10 de febrero 2023
The charter flight, which transferred the 222 political prisoners exiled by the Ortega regime from Managua to Washington D.C., arrived in US territory at 11:30 (ET) in the morning, but it was not until approximately three hours later that they were able to meet with their families and the Nicaraguan diaspora that came to receive them at the air terminal.
Former presidential candidate Juan Sebastián Chamorro said that the Nicaraguan authorities at no time informed him that he would be banished from Nicaragua and that at the time he was removed from the El Chipote jail, he thought they were taking them to the La Modelo prison, located in the municipality of Tipitapa.
“They put us on buses and we didn’t know where we were going. Some of us thought we were going to the Modelo prison and, at that moment, the three buses that transported the prisoners coming from El Chipote turned to the right, at the Air Force. That’s when we realized that we were flying out of the country, but we didn’t know where to,” said Chamorro.
One political prisoner refused to sign his release
Chamorro also explained that, when boarding the plane, the staff of the US Embassy in Managua notified them that 223 people were on the list to be flown out, but that one person refused to sign their release and decided to stay in Nicaragua.
The prisoners of conscience were taken from the different penitentiary centers in Nicaragua, in the early hours of this Thursday, February 9, and together with those from El Chipote, were sent on a direct charter flight to the United States.
The news began to circulate in national and international media, and the dictatorship activated its propaganda. First, the Managua Court of Appeals published a resolution to justify the “deportation” of the prisoners, despite the fact that it is actually a forced exile. Then, on Thursday morning, the National Assembly expressly reformed the Constitution to strip them of their nationality, alleging “treason against the homeland.”

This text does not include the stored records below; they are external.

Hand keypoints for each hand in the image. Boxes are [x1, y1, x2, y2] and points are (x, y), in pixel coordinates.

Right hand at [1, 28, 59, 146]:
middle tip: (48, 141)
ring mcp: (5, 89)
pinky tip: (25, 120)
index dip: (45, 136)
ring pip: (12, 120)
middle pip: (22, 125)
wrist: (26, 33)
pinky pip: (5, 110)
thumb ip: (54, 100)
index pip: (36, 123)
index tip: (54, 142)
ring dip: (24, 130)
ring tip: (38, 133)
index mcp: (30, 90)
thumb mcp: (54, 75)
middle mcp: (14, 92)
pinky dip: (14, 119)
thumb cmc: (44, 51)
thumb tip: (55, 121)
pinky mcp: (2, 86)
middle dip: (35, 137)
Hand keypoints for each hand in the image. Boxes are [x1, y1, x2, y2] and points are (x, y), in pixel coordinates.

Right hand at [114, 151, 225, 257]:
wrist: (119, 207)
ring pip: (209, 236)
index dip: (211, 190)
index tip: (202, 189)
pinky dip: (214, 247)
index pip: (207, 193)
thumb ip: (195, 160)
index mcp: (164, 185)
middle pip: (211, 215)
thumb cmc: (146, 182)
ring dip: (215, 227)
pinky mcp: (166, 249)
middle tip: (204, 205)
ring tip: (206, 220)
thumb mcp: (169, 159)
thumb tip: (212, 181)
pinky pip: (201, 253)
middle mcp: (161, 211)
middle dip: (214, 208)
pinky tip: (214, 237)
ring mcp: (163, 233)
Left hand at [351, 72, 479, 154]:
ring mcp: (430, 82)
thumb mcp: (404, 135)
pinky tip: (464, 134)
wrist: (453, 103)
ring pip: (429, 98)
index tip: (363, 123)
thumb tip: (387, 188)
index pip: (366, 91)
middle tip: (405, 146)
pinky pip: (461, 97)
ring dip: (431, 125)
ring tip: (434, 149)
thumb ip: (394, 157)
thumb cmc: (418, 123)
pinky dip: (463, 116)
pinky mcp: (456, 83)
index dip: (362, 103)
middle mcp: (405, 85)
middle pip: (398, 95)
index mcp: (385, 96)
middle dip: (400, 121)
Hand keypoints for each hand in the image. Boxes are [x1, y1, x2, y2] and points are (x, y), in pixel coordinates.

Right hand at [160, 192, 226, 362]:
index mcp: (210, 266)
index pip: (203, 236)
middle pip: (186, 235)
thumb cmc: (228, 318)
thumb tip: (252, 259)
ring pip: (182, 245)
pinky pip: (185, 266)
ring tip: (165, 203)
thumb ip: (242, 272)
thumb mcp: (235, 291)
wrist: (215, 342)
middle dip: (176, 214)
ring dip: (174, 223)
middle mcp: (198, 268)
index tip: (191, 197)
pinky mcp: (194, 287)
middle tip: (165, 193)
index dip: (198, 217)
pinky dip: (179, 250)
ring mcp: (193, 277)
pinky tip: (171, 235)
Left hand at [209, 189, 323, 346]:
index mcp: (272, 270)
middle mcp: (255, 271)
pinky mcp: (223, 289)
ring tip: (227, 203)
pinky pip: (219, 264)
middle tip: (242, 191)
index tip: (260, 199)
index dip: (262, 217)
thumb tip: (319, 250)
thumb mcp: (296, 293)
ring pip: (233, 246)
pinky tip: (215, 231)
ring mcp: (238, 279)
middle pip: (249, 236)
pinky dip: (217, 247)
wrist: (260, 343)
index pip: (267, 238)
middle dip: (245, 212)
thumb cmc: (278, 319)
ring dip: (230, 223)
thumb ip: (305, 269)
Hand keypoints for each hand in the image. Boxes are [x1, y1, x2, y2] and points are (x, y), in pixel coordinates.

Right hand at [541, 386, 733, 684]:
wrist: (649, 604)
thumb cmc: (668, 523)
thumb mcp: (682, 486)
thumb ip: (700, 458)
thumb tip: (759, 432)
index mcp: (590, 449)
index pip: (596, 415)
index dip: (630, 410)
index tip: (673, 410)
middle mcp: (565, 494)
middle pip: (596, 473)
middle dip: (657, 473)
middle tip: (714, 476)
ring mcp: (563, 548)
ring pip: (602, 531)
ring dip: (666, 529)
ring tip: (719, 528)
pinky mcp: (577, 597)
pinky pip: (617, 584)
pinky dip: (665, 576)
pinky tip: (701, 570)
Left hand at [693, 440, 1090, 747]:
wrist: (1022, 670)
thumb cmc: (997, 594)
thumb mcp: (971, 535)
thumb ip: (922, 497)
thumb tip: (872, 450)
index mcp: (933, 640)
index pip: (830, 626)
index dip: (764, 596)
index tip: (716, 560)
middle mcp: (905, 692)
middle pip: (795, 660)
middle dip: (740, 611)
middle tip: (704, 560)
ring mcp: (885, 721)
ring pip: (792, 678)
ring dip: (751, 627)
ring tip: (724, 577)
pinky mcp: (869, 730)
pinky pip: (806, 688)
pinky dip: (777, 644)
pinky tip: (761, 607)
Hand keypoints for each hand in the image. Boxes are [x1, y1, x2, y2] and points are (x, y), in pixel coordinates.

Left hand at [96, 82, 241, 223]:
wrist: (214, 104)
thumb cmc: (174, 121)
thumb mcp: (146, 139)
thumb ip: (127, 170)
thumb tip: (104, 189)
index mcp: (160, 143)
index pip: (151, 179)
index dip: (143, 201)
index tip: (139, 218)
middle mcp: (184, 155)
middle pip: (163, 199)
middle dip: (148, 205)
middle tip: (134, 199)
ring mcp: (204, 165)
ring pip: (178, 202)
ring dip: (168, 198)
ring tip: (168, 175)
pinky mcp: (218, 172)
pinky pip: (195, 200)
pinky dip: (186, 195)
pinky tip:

Faced with this situation, Felix Maradiaga, another former presidential candidate, stated that “the country is carried in the heart. He assured “even though they wanted to banish us, Nicaragua is carried in our blood, and we will always be Nicaraguans.”
Maradiaga also highlighted that when leaving the country, they all signed a one-line document, which “said that we left Nicaragua voluntarily, without further information.” It was not until later that he heard the news that they had been stripped of their Nicaraguan nationality.
Meanwhile, the US ambassador to Nicaragua, Kevin Sullivan, said that the 222 people who were released from prison in Nicaragua “are receiving different types of assistance to be able to integrate into the United States” and that for now they can remain in the country under the humanitarian parole program.